Sure. Of that amount of debt, Scott, approximately $4.5 million relates to promissory notes on the Eclipse and Thistle and BOLDER transactions. Most of those promissory notes do not have interest. There's a little bit of interest on the BOLDER, but it's pretty nominal. And we've already repaid the first Eclipse payment, which was $2.3 million due in February. The subordinated debt, that's the bridging finance facility, and that matures in June of this year. That's about $3.5 million and the interest rate, I think, is in the 13.5% range. That's due to be retired by the end of June. And then the principal payments, that all relates to our fixed-rate debt with Integrated Asset Management [indiscernible] private debt. Most of that is at 6.95%. And there is a small chunk of that is about 6.1%.
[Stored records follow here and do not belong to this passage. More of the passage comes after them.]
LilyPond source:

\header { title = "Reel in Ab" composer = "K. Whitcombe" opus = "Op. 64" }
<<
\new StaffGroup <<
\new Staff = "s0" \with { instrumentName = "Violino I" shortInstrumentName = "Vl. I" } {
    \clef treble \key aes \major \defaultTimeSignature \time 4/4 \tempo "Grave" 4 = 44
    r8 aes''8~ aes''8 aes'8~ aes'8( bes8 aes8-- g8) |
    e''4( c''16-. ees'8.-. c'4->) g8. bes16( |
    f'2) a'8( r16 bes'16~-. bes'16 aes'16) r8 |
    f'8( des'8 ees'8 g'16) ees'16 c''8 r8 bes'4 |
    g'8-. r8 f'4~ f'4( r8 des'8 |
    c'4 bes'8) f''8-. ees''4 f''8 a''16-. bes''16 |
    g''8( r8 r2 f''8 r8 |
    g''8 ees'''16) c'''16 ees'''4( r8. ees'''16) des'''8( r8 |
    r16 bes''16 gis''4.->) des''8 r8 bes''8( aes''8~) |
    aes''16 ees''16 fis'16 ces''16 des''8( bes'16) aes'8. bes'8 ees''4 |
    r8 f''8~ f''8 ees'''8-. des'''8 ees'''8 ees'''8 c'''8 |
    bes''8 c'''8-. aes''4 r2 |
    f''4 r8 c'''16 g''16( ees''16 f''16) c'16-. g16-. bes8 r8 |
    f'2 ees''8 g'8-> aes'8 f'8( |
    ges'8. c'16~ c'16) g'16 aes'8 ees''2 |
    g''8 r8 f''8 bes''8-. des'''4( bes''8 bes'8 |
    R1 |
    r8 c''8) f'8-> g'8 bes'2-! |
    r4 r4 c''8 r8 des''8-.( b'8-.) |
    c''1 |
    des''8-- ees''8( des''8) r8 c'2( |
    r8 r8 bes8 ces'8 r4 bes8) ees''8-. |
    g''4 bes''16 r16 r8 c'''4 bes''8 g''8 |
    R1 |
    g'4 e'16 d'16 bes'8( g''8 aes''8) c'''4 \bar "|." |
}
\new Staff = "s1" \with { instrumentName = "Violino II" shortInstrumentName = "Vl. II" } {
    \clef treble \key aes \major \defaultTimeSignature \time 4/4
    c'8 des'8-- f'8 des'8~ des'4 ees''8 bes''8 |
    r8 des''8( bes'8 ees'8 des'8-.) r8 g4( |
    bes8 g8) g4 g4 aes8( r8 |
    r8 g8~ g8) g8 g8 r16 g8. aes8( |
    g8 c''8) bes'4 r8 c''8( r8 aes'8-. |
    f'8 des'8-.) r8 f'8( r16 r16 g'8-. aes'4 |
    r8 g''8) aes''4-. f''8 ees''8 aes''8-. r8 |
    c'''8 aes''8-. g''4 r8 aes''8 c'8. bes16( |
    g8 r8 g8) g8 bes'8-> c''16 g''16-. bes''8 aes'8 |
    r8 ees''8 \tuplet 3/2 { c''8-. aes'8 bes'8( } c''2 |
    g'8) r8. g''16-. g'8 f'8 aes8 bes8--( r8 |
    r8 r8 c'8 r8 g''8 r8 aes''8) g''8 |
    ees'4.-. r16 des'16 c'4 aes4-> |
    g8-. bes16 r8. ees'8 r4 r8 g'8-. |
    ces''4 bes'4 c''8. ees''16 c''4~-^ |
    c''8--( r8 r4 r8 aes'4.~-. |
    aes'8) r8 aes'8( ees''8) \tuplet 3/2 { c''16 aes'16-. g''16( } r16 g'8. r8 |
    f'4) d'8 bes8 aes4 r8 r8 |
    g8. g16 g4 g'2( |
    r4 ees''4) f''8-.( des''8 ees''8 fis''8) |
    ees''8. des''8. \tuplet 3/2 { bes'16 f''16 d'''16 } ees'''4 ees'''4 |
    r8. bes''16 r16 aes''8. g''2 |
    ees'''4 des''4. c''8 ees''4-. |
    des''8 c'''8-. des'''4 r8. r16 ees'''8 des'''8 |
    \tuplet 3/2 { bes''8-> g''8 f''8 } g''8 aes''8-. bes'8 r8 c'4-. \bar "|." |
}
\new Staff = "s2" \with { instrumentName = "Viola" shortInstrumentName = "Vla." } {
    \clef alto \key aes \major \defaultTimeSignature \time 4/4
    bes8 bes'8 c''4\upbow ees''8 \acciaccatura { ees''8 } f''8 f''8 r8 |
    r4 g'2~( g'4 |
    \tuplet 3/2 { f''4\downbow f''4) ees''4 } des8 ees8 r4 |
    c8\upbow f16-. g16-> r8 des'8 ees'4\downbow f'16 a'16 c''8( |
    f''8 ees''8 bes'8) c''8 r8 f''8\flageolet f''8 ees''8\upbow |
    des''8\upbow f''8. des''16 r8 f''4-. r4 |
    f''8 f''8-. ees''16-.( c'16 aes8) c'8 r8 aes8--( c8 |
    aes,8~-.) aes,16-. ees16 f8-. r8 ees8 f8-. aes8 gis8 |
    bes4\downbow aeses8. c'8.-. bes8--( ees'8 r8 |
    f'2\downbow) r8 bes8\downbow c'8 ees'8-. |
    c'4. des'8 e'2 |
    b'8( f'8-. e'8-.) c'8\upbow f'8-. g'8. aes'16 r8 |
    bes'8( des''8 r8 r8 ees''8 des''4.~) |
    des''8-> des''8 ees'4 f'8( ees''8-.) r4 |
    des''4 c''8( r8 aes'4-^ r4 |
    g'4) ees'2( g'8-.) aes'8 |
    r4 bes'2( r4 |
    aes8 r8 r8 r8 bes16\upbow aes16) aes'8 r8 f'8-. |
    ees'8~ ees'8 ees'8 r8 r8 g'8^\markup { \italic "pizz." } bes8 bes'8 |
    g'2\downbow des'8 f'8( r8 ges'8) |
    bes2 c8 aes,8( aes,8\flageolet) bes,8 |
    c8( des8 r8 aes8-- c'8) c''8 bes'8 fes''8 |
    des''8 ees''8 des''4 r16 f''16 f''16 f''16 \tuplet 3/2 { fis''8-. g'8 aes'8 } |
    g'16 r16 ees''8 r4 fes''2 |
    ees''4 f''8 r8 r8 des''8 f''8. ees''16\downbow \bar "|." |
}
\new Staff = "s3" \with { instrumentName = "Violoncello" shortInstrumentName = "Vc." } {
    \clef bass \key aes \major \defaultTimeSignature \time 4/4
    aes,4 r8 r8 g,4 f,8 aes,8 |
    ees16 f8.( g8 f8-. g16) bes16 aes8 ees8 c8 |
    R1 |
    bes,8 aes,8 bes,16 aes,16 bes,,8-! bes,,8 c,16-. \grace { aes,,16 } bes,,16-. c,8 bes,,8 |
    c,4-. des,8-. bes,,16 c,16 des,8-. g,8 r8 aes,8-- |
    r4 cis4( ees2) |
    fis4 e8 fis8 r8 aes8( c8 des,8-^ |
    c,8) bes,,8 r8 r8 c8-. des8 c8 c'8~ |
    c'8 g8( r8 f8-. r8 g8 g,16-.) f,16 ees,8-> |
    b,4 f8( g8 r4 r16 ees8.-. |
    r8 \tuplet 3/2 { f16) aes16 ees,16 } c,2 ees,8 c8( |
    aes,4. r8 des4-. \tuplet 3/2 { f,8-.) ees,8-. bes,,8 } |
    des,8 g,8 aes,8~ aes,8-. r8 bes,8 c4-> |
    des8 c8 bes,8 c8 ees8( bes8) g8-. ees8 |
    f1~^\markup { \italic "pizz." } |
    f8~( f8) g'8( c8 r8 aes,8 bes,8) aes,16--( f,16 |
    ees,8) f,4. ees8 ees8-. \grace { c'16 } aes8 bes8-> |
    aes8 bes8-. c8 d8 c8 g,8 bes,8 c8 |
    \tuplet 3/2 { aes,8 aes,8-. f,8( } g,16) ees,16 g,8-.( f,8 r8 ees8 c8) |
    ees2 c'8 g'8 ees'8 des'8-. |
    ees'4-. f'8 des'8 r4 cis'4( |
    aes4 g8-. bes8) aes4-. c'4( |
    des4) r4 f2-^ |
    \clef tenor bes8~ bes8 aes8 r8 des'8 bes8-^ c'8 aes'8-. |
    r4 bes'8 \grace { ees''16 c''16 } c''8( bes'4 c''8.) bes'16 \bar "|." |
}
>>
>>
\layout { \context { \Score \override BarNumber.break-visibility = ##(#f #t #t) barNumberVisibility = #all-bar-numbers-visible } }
Okay. What was the principal on the 13.5%? I am sorry, I missed that.
That's the $3.5 million bridging finance fee. Yes. And then -- so that's really the $13 million that we paid down this year really relates to fixed-term debt. Of course, we have our ABL facility, our working capital line that will fluctuate based on working capital requirements. But we expect that, that will be managed well as we generate free cash flow.
Got it, okay. And then, just the last question is -- I mean, you guys, with your guidance and that, I don't know many companies that are -- that have gone from shrinking to growing, improving margins and trade at like a 40% free cash flow yield. So what is the thoughts on IR efforts and kind of being more, I don't know if the word aggressive is the right word, but communicative about the good news and the heavy lifting that you've done and positioning for growth and create profitability?
Well, Scott, I think you've been exposed to James and I for quite some time now. You know about our characters. We believe in putting our heads down, achieving results and then communicating them. We're not promotional in really any way. We believe in getting the work done. And that's what the organization has done. We're incredibly proud of the work the organization has done. We are -- we've also -- we also realized we've been in a penalty box, because we haven't been able to achieve what we said we're going to -- or hoping to achieve. So that being said, we now -- we believe 2017, certainly the latter part of the year, was a real turning point for this organization. We now are quite confident going out and telling the market what we have. And I think you're going to see more from us on that in the coming months. And certainly today is a start. Thank you for that. And to your point about the repayment of our -- of principal. We've really enjoyed our very strong relationship with our bank, with our term lender and with our short-term lender. All 3 of them have been very supportive. And we just can't say enough for the way they've embraced us and the sort of trajectory that we've been on. They have helped us turn the corner. So they played a very important role for us. And I think we've returned that support with the way we've been able to repay them.Sharon, are there any other questions?
[Operator Instructions] We do not have any questions over the phone line at this time. I will turn the call over to the presenters.
Thank you again, Sharon. Thank you to those of you on the line. And we look forward to bringing Q1 results to you and -- which we believe will be a positive, you'll receive positively as well. I'll be on that call as well. Maybe Greg will lead that one. We'll decide. Until then, take care.
This concludes today's conference call. You may now disconnect.